Tekhne + Logia (greek) is the "systematic treatment of an art, craft or technique". Or at least this was the working definition in the 1600s. Today's definition has been modified a bit and reads: Technology is the making, modification, usage, and knowledge of tools, machines, techniques, crafts, systems, and methods of organization, in order to solve a problem, improve a pre-existing solution to a problem, achieve a goal, handle an applied input/output relation or perform a specific function.
Somewhat a mouthful with some additional enhancements over the last four hundred years but thats OK, we've evolved. My point is not how much the definition has adjusted to fit our use of technology but, how much technology has become as common and necessary as the air we breathe. Well, maybe not as necessary, but definitely important. Theres very little we can do that doesn't involve the use of something that technology hasn't made, enhanced, shaped or modified. Of course, we think very little of its pervasiveness and often excuse its transparency until the toilet stops working, or the power goes out.
So many americans live so close to the grid that most don't consider until a problem occurs how disrupted their lives would be without the technology that purportedly simplifies living. But let me segue this insight into my passion, audio/video. I regularly consult churches on their media needs and over the years I've watched the use of media related technology grow by leaps and bounds even in small churches. More pastors use powerpoint presentations, praise teams, websites and other peripheral enhancements that require computers, recording consoles, multiple microphones and monitor systems all for the purpose of spreading the Gospel.
Its use has been none-the-less gradual and consistent and churches are often faced with the dilemma of wading into the pool of technology expenditure from which there is no return. Once you're in you're in. To illustrate this, the Gramophone was first developed in 1877 and recorded and played music. The Compact Disc was created in the 80s and is still used today. It would be near impossible to find a church that didn't have a CD player but I'd bet you couldn't find one that uses a Gramophone. For now, the CD is a necessary expectation. Of course a Gramophone isn't relevant (now) but it does the same thing a CD player does, it records and plays music.
And here's the discussion, how much technology is necessary to function and how much do we want to function, dependent on technology? Sherry Turkle in her book Alone Together talks about the power of being connected but yet alone.
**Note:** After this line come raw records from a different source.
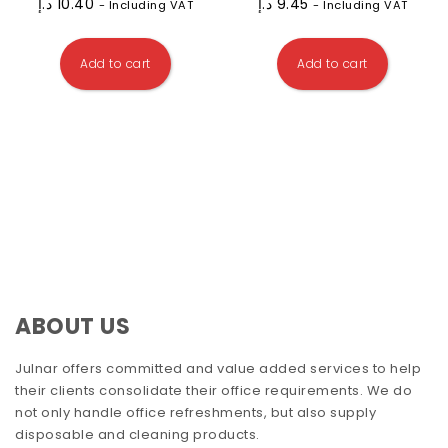
د.إ
10.40
د.إ
9.45
- Including VAT
- Including VAT
Add to cart
Add to cart
ABOUT US
Julnar offers committed and value added services to help
their clients consolidate their office requirements. We do
not only handle office refreshments, but also supply
disposable and cleaning products.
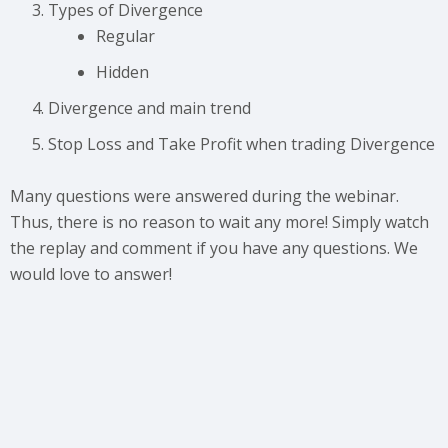
Types of Divergence
Regular
Hidden
Divergence and main trend
Stop Loss and Take Profit when trading Divergence
Many questions were answered during the webinar.
Thus, there is no reason to wait any more! Simply watch
the replay and comment if you have any questions. We
would love to answer!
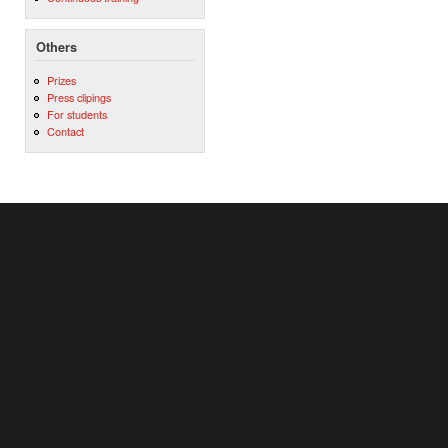
Others
Prizes
Press clipings
For students
Contact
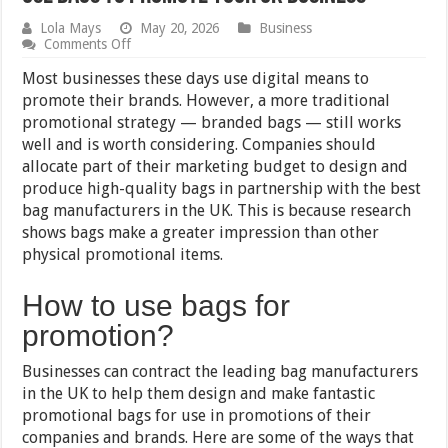
Lola Mays
May 20, 2026
Business
on
Comments Off
Use
Bags
Most businesses these days use digital means to
to
promote their brands. However, a more traditional
Promote
promotional strategy — branded bags — still works
Your
UK
well and is worth considering. Companies should
Business
allocate part of their marketing budget to design and
produce high-quality bags in partnership with the best
bag manufacturers in the UK. This is because research
shows bags make a greater impression than other
physical promotional items.
How to use bags for
promotion?
Businesses can contract the leading bag manufacturers
in the UK to help them design and make fantastic
promotional bags for use in promotions of their
companies and brands. Here are some of the ways that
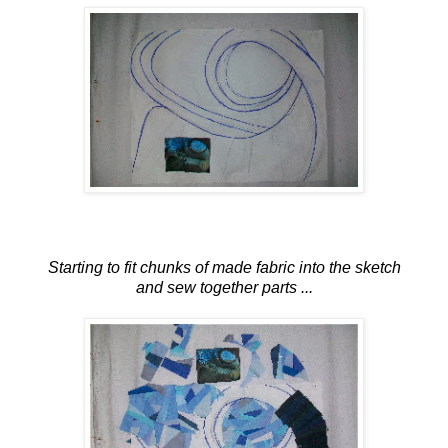
Starting to fit chunks of made fabric into the sketch
and sew together parts ...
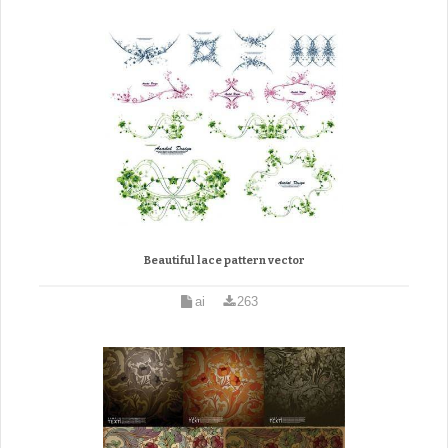
Beautiful lace pattern vector
ai
263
The idea that our connectedness isn't really a window into the world of others but its more like sitting in a room with multiple TV screens of virtuality that we give attention to in a random order of importance. The fact that church services can be served up in a variety of formats i.e. podcasts, streaming, archived viewing, mobile chunks of encouragement begs the question whether our dependence on technology is so severe that we're willing to settle for a virtual christianity, a virtual faith rather than one based on an actual experience with real people and a real Christ.
As the need to remain technologically relevant increases, we must ask the question of whether our efforts are encouraging an actual relationship with a real God or whether we're responsible for encouraging a growing acceptance of a virtual Christ handed out in bite size pieces while en route.